The other way of raising awareness is by giving people the opportunity to contribute to the process of generating new ideas and knowledge through co-creation. This is well understood by the EU and is becoming a required ingredient of all research projects under Horizon 2020 and Horizon Europe. Co-creation is, by the way, very useful to work out feasible actions and solutions at the local level, which is so crucial in the Mediterranean area.
ENC: Indeed, CMCC is one of the scientific partners in the Interreg-MED project, Efficient Buildings Community. By 2050, fossil-fuel heated buildings should be a thing of the past. What messages do you want to send out to those policymakers who can influence the built environment?
AB: The project covers cities in 13 Mediterranean countries. I would recall that the Mediterranean is a special place in many ways.
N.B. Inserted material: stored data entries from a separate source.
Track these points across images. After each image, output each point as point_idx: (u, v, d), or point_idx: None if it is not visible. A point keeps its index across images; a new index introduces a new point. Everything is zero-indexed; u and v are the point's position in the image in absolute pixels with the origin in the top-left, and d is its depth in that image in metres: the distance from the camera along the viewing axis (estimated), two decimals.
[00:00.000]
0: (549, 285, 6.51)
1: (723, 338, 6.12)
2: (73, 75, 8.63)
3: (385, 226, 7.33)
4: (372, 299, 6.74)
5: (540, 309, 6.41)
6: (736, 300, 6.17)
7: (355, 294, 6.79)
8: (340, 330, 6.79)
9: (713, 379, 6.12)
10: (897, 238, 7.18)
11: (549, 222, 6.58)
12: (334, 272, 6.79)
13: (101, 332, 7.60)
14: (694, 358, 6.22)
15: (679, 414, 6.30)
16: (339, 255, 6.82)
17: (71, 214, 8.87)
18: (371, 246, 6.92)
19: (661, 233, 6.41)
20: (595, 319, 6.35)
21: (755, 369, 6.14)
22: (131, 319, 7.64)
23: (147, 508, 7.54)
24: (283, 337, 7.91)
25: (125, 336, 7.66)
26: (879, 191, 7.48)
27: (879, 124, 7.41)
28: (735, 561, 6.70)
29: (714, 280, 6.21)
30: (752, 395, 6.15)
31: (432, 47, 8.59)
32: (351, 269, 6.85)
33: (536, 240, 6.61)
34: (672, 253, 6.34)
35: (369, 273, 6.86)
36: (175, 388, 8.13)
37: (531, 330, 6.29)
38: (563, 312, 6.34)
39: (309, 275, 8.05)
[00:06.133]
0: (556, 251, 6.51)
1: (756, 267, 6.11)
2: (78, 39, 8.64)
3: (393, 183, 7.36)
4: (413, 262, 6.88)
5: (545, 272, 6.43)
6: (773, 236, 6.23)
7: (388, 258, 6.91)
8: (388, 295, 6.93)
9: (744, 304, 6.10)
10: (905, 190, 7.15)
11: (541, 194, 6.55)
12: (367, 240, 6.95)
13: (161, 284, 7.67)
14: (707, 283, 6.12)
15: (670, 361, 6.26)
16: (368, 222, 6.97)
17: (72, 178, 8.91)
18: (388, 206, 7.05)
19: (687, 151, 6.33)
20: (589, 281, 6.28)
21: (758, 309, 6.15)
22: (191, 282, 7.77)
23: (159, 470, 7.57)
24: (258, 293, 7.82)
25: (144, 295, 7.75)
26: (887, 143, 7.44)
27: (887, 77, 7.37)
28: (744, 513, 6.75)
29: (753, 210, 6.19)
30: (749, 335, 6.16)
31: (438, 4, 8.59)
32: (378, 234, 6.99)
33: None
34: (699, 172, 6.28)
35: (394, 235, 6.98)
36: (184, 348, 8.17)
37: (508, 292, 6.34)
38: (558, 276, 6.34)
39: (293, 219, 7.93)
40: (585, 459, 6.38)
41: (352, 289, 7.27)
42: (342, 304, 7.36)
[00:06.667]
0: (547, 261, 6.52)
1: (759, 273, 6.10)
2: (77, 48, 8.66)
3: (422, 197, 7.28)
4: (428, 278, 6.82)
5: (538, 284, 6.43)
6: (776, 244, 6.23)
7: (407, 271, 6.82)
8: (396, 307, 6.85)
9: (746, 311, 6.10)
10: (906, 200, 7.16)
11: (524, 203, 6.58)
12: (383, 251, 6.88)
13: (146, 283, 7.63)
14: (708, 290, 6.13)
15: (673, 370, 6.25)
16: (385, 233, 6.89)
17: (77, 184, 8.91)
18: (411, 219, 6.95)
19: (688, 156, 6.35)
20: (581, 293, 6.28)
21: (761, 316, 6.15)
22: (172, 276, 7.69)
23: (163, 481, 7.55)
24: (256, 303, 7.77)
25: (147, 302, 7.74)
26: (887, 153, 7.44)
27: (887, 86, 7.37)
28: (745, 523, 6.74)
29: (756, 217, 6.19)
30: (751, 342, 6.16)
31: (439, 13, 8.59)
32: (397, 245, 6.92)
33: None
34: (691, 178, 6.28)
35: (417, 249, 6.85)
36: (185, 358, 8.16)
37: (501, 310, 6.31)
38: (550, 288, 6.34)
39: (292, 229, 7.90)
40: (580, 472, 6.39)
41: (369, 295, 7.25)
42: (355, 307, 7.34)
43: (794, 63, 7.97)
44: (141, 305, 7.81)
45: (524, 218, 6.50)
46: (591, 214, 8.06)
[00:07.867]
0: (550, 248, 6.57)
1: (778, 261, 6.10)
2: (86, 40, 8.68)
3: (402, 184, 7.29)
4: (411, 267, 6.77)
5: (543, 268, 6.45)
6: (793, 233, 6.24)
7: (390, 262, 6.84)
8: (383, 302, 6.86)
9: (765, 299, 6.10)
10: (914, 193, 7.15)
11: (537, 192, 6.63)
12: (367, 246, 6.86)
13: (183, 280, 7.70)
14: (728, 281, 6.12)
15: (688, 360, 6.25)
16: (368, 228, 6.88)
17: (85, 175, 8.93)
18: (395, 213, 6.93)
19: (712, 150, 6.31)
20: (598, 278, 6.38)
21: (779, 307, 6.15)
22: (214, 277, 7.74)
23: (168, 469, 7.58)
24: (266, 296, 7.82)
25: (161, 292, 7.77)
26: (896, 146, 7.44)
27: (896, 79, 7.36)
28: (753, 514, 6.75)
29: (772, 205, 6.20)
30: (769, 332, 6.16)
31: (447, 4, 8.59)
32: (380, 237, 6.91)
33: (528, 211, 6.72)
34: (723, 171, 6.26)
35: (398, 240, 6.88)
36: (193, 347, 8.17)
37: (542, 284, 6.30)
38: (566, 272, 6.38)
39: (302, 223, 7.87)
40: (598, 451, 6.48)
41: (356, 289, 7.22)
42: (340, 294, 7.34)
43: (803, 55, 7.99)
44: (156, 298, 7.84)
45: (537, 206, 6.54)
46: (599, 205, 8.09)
It is one of the most beautiful places in the world, a crossroads of history, art, cultures, trade flows and people flows, the latter recently taking on a dramatic dimension due to the tragic conditions of migrant routes to Europe, incidentally increasingly driven also by worsening climate conditions in the countries of origin.
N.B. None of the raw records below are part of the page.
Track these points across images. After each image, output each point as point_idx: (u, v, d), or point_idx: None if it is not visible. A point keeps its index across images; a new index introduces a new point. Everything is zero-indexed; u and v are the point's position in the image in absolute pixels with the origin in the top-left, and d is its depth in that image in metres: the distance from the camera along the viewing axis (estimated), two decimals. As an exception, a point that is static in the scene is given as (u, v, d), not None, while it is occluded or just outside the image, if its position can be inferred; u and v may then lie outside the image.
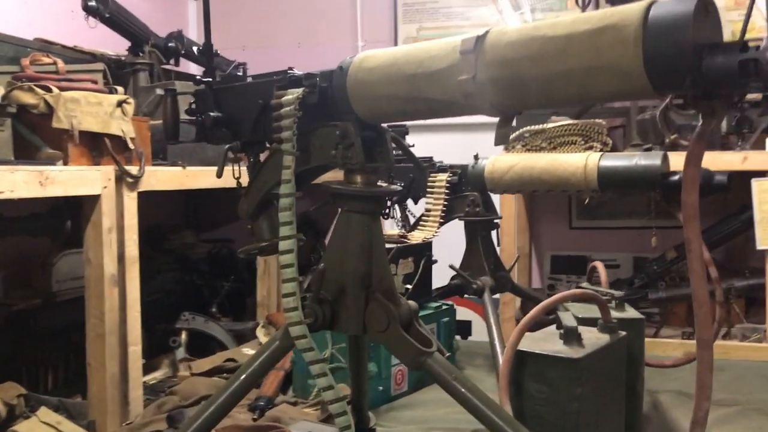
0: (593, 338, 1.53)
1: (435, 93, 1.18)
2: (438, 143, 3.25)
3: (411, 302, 1.37)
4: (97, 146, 2.12)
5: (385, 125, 1.39)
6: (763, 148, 2.83)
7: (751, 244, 3.05)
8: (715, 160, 2.54)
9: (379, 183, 1.40)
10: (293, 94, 1.31)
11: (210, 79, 1.52)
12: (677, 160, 2.11)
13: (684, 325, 3.30)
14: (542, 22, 1.07)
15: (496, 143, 1.18)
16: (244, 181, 1.49)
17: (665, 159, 2.01)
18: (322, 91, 1.32)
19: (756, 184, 2.76)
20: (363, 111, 1.30)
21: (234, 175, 1.48)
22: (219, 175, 1.49)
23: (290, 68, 1.40)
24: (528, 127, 2.89)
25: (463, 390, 1.26)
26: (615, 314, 1.66)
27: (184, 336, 2.78)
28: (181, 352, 2.71)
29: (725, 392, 2.12)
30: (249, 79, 1.51)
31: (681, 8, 0.94)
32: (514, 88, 1.09)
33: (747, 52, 0.91)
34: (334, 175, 1.46)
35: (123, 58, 2.97)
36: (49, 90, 2.01)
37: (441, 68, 1.16)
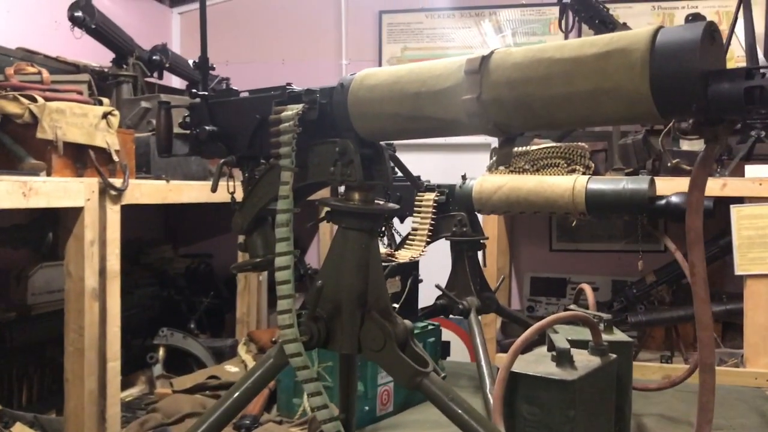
0: (585, 360, 1.53)
1: (438, 112, 1.18)
2: (424, 162, 3.26)
3: (407, 321, 1.36)
4: (81, 158, 2.09)
5: (382, 143, 1.39)
6: (741, 175, 2.89)
7: (728, 269, 3.09)
8: (696, 186, 2.58)
9: (376, 201, 1.39)
10: (293, 109, 1.30)
11: (206, 93, 1.50)
12: (660, 185, 2.14)
13: (662, 349, 3.34)
14: (548, 44, 1.08)
15: (499, 164, 1.19)
16: (239, 196, 1.48)
17: (652, 183, 2.04)
18: (321, 108, 1.32)
19: (735, 210, 2.81)
20: (363, 129, 1.30)
21: (228, 190, 1.46)
22: (214, 189, 1.48)
23: (289, 84, 1.39)
24: (512, 149, 2.92)
25: (459, 411, 1.25)
26: (604, 337, 1.66)
27: (161, 352, 2.74)
28: (158, 369, 2.67)
29: (707, 416, 2.14)
30: (245, 94, 1.50)
31: (688, 35, 0.95)
32: (518, 109, 1.09)
33: (753, 79, 0.92)
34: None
35: (106, 70, 2.94)
36: (34, 100, 1.98)
37: (445, 87, 1.16)
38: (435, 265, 2.57)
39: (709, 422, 1.02)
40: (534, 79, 1.06)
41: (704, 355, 0.99)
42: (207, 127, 1.46)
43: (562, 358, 1.47)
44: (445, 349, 2.62)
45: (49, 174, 1.98)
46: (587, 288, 1.99)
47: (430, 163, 3.44)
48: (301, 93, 1.34)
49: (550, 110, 1.07)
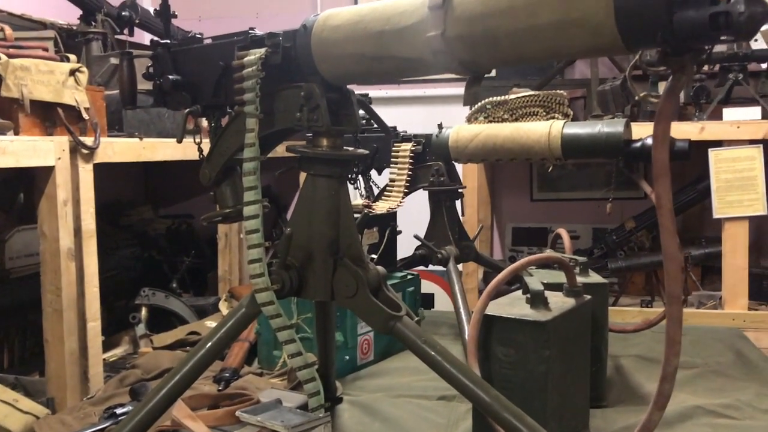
0: (559, 302, 1.54)
1: (403, 51, 1.15)
2: (402, 116, 3.23)
3: (379, 267, 1.35)
4: (50, 116, 2.04)
5: (351, 88, 1.37)
6: (719, 118, 2.88)
7: (707, 213, 3.11)
8: (673, 131, 2.54)
9: (345, 147, 1.37)
10: (255, 54, 1.27)
11: (168, 41, 1.46)
12: (638, 130, 2.13)
13: (642, 294, 3.37)
14: (512, -24, 1.05)
15: (465, 104, 1.16)
16: (206, 149, 1.45)
17: (628, 126, 2.02)
18: (285, 51, 1.29)
19: (713, 154, 2.81)
20: (328, 71, 1.27)
21: (195, 141, 1.44)
22: (180, 140, 1.45)
23: (252, 28, 1.36)
24: (490, 99, 2.89)
25: (432, 353, 1.25)
26: (579, 279, 1.67)
27: (144, 312, 2.73)
28: (141, 329, 2.66)
29: (684, 355, 2.14)
30: (208, 41, 1.46)
31: (652, -39, 0.93)
32: (483, 45, 1.07)
33: (718, 4, 0.90)
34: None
35: (74, 28, 2.87)
36: (-4, 57, 1.93)
37: (409, 24, 1.13)
38: (414, 215, 2.57)
39: (676, 354, 1.03)
40: (497, 12, 1.03)
41: (671, 287, 0.99)
42: (170, 77, 1.43)
43: (536, 300, 1.47)
44: (428, 300, 2.64)
45: (16, 133, 1.94)
46: (563, 232, 1.99)
47: (408, 116, 3.41)
48: (263, 37, 1.31)
49: (515, 44, 1.04)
Working within the Interreg Med Programme, with its practical approach of encouraging innovation on the ground, has shown me how important the local dimension is for climate change action, both for adaptation and mitigation. Buildings are facing different threats and use energy differently in Mediterranean Europe compared to Northern Europe, and this means that policy measures focusing on buildings should be adapted to local circumstances for them to work best. This month, we released a joint position paper in cooperation with colleagues working on Green Growth and Renewable Energy within the Interreg MED programme. A very interesting parallelism emerges from the paper between the crossroads role of the Mediterranean region and the crossroads role of buildings in favour of concrete policy measures that can effectively support the current EU energy transition and decarbonisation drive. Buildings can be designed and used to save energy, produce energy sustainably and use materials in a circular and sustainable way. These three dimensions can be put together to form a virtuous circle which reinforces sustainability. Taking the specific features of the built environment of the region into account, in our case the Mediterranean region, is a necessary precondition for this to work best.